_Directions:_ Scan the listing for "shoulder" and copy out each line that has it.

▬▬▬

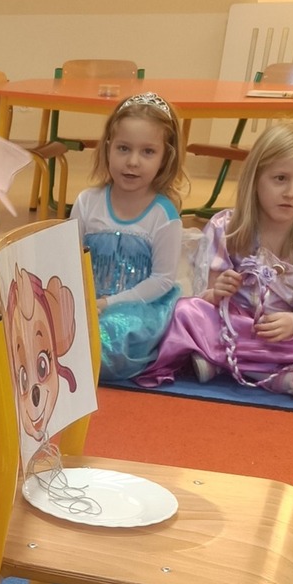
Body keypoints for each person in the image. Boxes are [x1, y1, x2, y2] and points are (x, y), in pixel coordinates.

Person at [137, 121, 293, 399]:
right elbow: (206, 298)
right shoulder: (226, 227)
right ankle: (263, 370)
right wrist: (218, 292)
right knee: (185, 311)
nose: (291, 192)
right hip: (231, 327)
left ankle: (238, 365)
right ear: (255, 178)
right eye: (280, 178)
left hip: (281, 339)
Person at [70, 91, 187, 381]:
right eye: (123, 148)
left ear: (165, 157)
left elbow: (162, 280)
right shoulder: (87, 202)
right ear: (108, 147)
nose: (132, 161)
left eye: (148, 152)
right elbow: (68, 260)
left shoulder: (163, 215)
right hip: (87, 302)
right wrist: (82, 301)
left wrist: (109, 304)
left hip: (137, 310)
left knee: (109, 338)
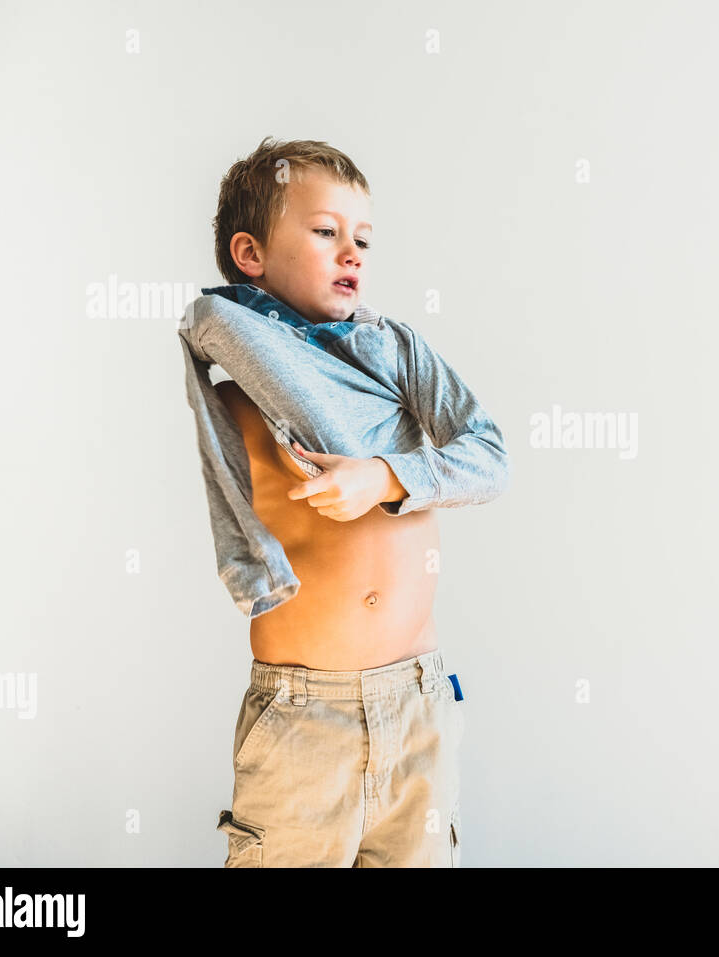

▬▬▬

_Task solution:_
right shoulder: (226, 227)
right shoulder: (87, 202)
left shoulder: (163, 215)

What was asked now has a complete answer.